At the time, says Traversy, Barefoot was doing a lot of direct marketing and really had no experience or knowledge of the direct selling industry. But, she says: “When they approached me I kind of liked the idea. We were two mums with seven kids between us, and we had enjoyed the flexibility of not having to go into the office every day.”
That handful of people who approached them led to the launch of the Starholders program back in 2000. The program has evolved over the years, says Traversy. “We liked the idea of being able to empower other women to do the same thing we had done and to really have passionate advocates, who loved our books, out there in their communities selling Barefoot Books.”

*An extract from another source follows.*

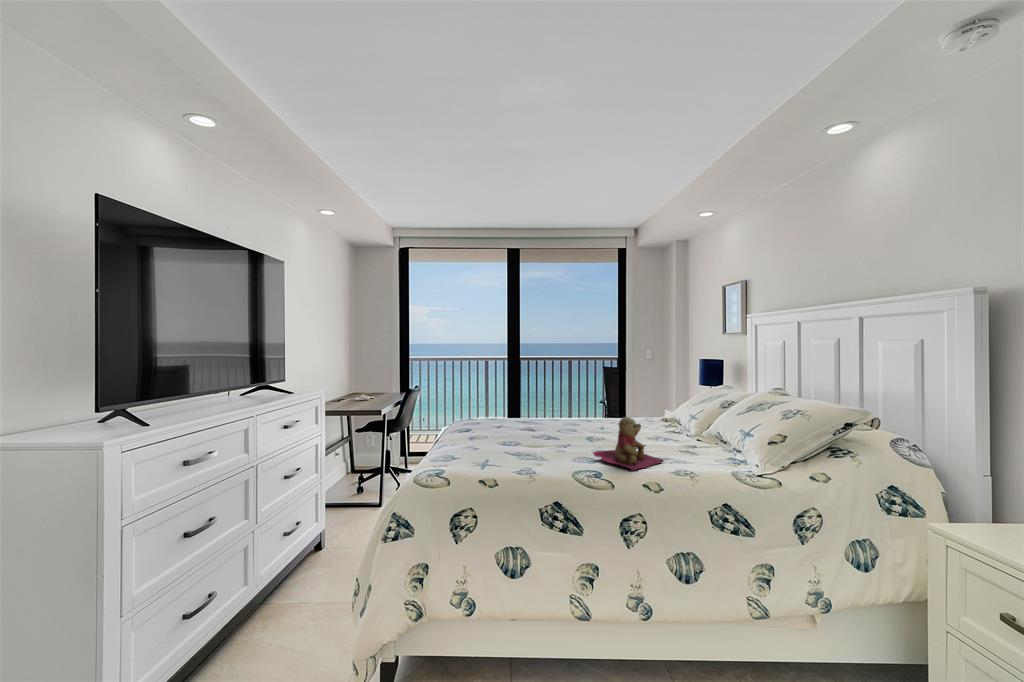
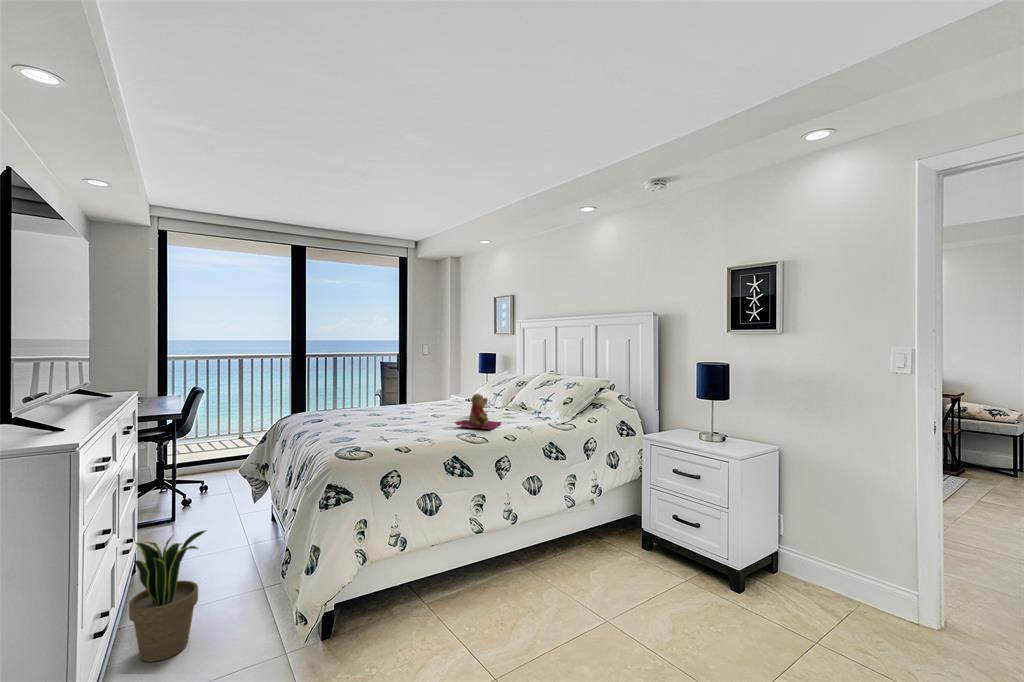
potted plant: none [232,532,299,655] -> present [129,530,206,662]

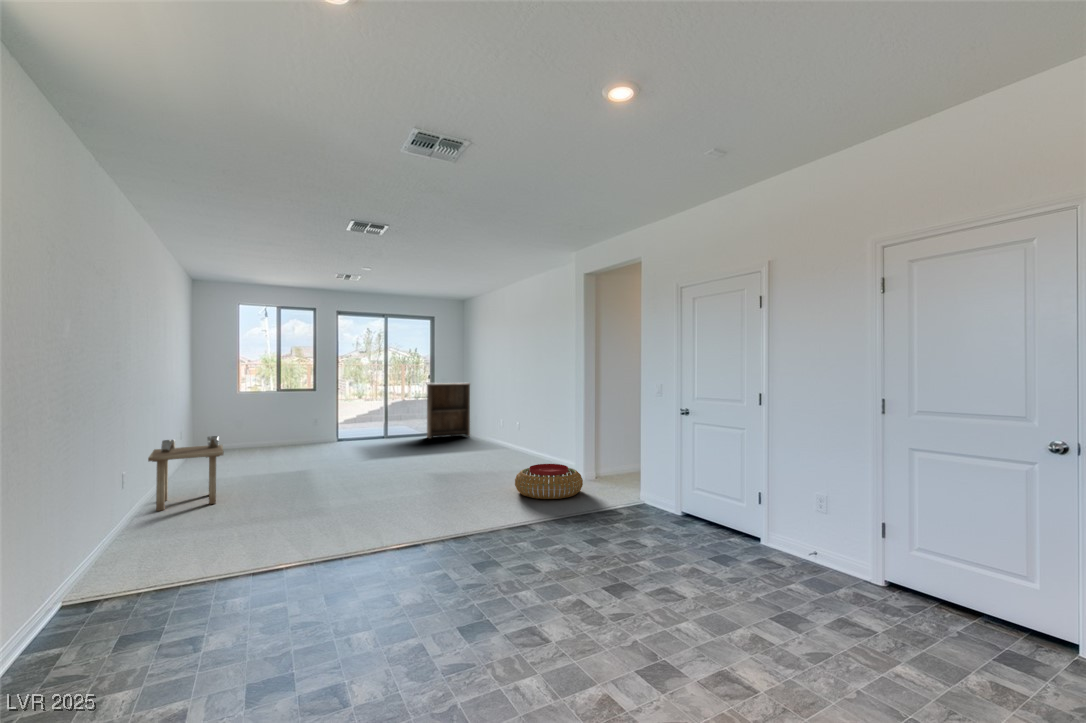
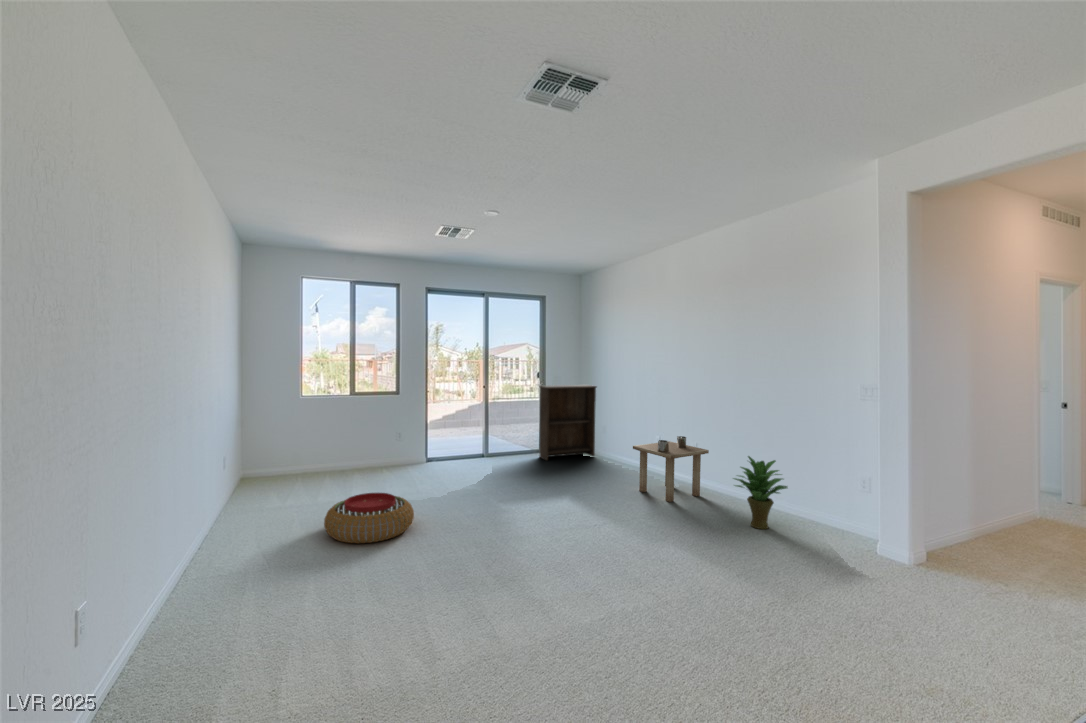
potted plant: none [523,418,557,464] -> present [733,456,788,529]
side table: present [148,436,224,511] -> present [633,436,709,502]
pouf: present [515,464,583,499] -> present [324,493,414,543]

Now called Ambassadors, this global network numbers more than 5,000 and is growing exponentially. “Right now it’s a critically important part of our business model,” says Traversy. “It’s so wonderful now, with technology, to be able to have this passionate group of advocates who have this ability to reach so many more people than we ever could by trying to sell through the chains.”
Lesser adds, “Our Ambassadors really represent a wide array of folks who have young children in their lives and just love great literature and want to share it with those who are near and dear to them.”
Laurie Mattaliano is one of them. She’s been an Ambassador since 2005, prompted by the receipt of a Barefoot Book—How Big Is a Pig—as a shower gift when she was pregnant with her first child. “I was enamored by the illustrations and well-crafted rhyme of this sweet and simple story,” she says. More important, she says: “It was literally the only book which our very active infant would engage with. I went online to find the source of more books that would possess the same magic. That is how I discovered and quickly became the biggest fan of Barefoot Books.”
Mattaliano loves “living Barefoot.” “Loving the products is part of it; what the products stand for is what sets it apart,” she says. Mattaliano says that she tried other opportunities that would allow her to stay home while raising her children, but in the end came back to the Barefoot Books Ambassador program. “The products and company are something I am so proud to represent,” she says. And over the years, her business has evolved alongside her children. “As they have grown, my business has been able to follow them,” she says. “I have hosted fundraisers at their various schools; in-home events for friends, neighbors and mothers’ groups and read stories in their classes and at large-scale consumer and education events.”
One of Barefoot’s most recent endeavors was the introduction of its first nonfiction title, the Barefoot Books World Atlas. “One of the neat things about the atlas is that it really plays into what Barefoot Books is all about in terms of helping families raise happy health kids with an appreciation and respect for different cultures and the environment,” notes Lesser.
“Our business is really about storytelling. That’s what the home-based business model is really all about—individuals who are out there telling their stories.”
And soon, Barefoot will release its first children’s app, for iPad, which will be based on the World Atlas. “We have some ideas brewing for other apps, but we’re going to see what happens once we launch the World Atlas and go from there,” Lesser says.
“We’ve always just tried to be pioneers in a pretty traditional industry,” says Traversy. “Our business is really about storytelling. That’s what the home-based business model is really all about—individuals who are out there telling their stories.”
And, in the process of telling their stories, they’re spreading the word about Barefoot Books and “living Barefoot”—a concept that will likely resonate with generations to come.